Ces ventes à terme se sont toutes faites scandaleusement. Coindre, qui vend depuis un mois, voyant que les yeux se fixaient trop sur lui, n'a point voulu paraître pendant qu'on frappait le grand coup, et, après avoir donné le signal, il est disparu. En même temps que, de tous côtés à la fois, les coalisés offraient la rente, ils appelaient les vendeurs par des nouvelles qu'ils répandaient avec audace. On colportait une lettre de Martin Schwatz, du Havre, qui annonçait quatorze maisons détruites et plusieurs personnes tuées. On annonçait une grande perte devant Boulogne, et S. M. l'Empereur avait failli périr... On avait tiré un coup de pistolet à Sa Majesté, et la personne qui était à côté d'elle avait été tuée. L'agent de change Bresson répandait le bruit du départ de l'envoyé de Russie. L'agent de change Laffitte, qui se flatte de savoir tout ce qui se fait aux relations extérieures, parlait d’une demande en satisfaction faite par l'Empereur d'Allemagne et tellement exagérée qu'elle devait être suivie de la guerre, et mille autres nouvelles plus absurdes les unes que les autres. Les deux observateurs craignent que ce premier succès ne donne de la hardiesse aux joueurs à la baisse et ne leur procure une baisse plus marquée. Tous les deux pensent qu'il faut enfin en imposer aux agents de change, qui violent audacieusement la loi qui les a créés, jouent pour leur propre compte, et qu'un exemple, une suspension, une interdiction, ramèneraient ces agents à leur devoir, la tranquillité à la bourse, et la sécurité dans le cœur des capitalistes qui font des achats réels et dans le cœur des rentiers.

 
  67. - Nantes. Prêtres, Émigrés. - Le préfet de la Loire-Inférieure rapporte, à la date du 27 messidor: « Que les prêtres sont en général mal disposés et ennemis du gouvernement actuel, que les amnistiés sont plus réservés, mais doivent être observés. » Répondre de continuer une surveillance exacte, et d'en rendre compte.
   
 

 68. - Evénements divers.
Subsistances. L'augmentation du pain (un sol les 4 livres) eut lieu, dit-on, après une entrevue entre le syndic des boulangers et le préfet de police. A la préfecture, on a dit aux commissaires, non prévenus, de fermer les yeux. Le Ministre demande des explications au préfet.

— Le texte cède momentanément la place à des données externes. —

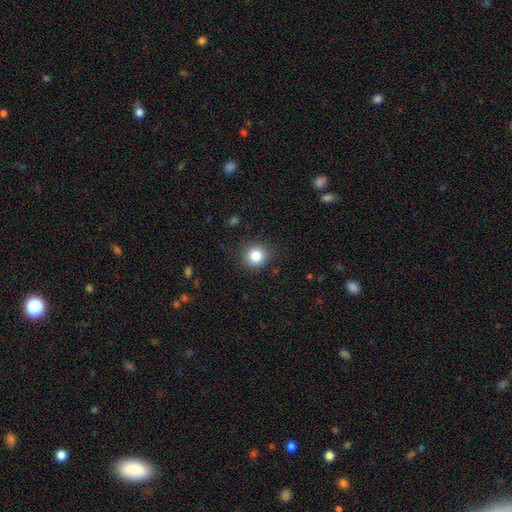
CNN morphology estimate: smooth 83%, star or artifact 11%, featured or disk 6%. Down the decision tree: how rounded — round (91%); merging — none (89%).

Bertrand de Molleville (44), Inspecteur des jeux, détenu cinq mois. Informer sur ses propos qu'on cite, d'après une dénonciation anonyme.

 
 
  Ordres du Ministre. En liberté: Millet (lettre pour lui dans les papiers de l'agent anglais d'Abbeville) ; Kugel (colportage, pamphlets, défense d'en vendre). - En liberté en surveillance: Deymar (correspondance avec son frère l'abbé); Degain Montagnac (correspondance avec un agent du prétendant); Romangin (accusé de propos non tenus, mais mauvais renseignements) ; Mangiot (propos, ivre, bons renseignements) ; Liébaud (émigré amnistié : Guillard (suivait Sa Majesté à Boulogne ; enfermé comme fou). - Maintenus en détention: Quidor Duperray (ancien inspecteur de police. N'est pas sorti de l'Empire. Réclamé par le comte Dubuquois, chambellan de l'Empereur d'Allemagne) ; Rivoire (ancien officier de marine, détenu à Lourdes, donne des renseignements sur plusieurs individus) ; Gohin (22) ; Donzelle (beau-frère de Charles Bertin); Prijean (arrêté pour Prigent. Mauvais sujet. Demande à servir. Le mettre à la disposition du ministre de la guerre).

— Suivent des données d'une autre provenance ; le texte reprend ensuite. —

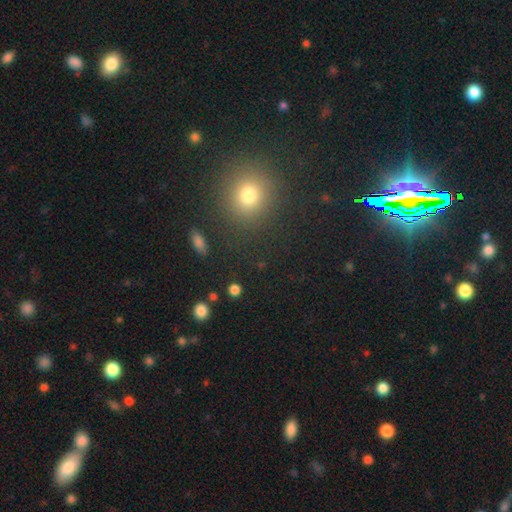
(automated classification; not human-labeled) The model was most divided on "smooth or featured": smooth: 50%, star or artifact: 42%, featured or disk: 8%. More confident: merging — none (90%); how rounded — round (86%).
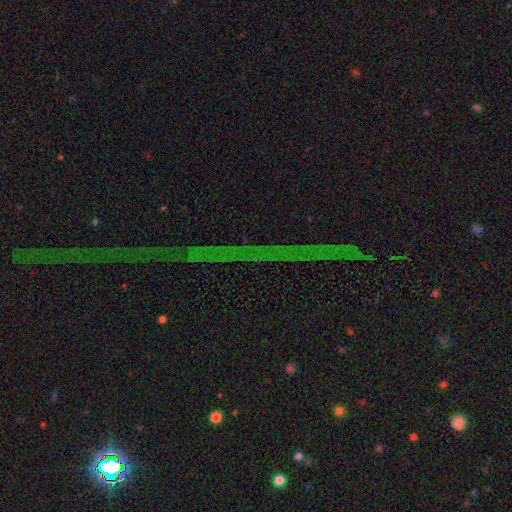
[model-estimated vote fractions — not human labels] Smooth or featured? star or artifact (82%)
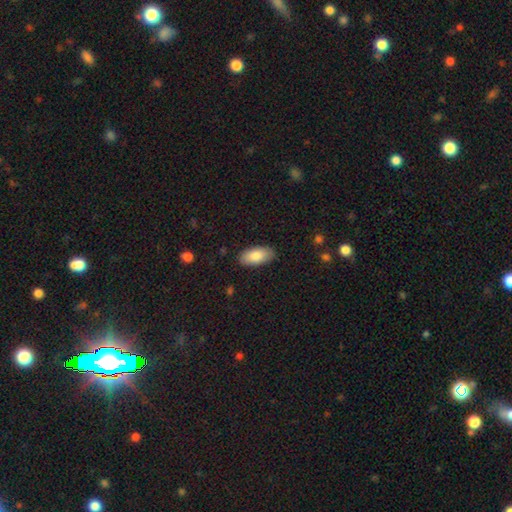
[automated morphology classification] type=smooth (83%); roundness=in between (93%); merging=none (87%).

Livrées. Rennes. Des ex-nobles donnent une livrée semblable à l'uniforme des gardes forestiers. Faire cesser cet abus.

 
  Morin (10) fut condamné à mort avant la Révolution. Renseignements sur lui.
Mayenne. Amnistiés demandent des passeports : prudence.

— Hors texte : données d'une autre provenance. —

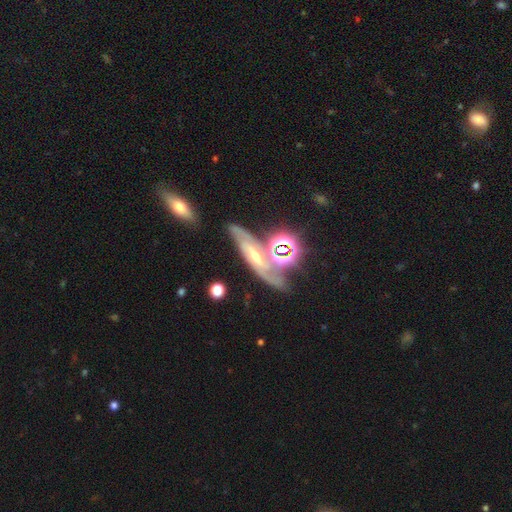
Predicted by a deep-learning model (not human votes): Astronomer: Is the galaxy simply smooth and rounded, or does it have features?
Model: featured or disk — 67%.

Esprit public. Pas-de-Calais: unanimité pour le vote de l'hérédité. - Nancy : bon, la police se fait bien. – Toulon : Les partis divisés. Pamphlets et caricatures.
Bordeaux (8 et 19). Le jugement de Moreau a calmé les esprits. Par une lettre adressée à Levasseur et remise par erreur à un chef de bataillon du même nom, on apprend qu'à Bordeaux on engage des nègres pour Saint-Domingue.
Boulogne. Les individus signalés (60) n'ont pas paru.
Faits divers. Arrestation de Lepelletier, prêtre, pour faux billets (Manche). - Tentative d'assassinat dans l'Oise.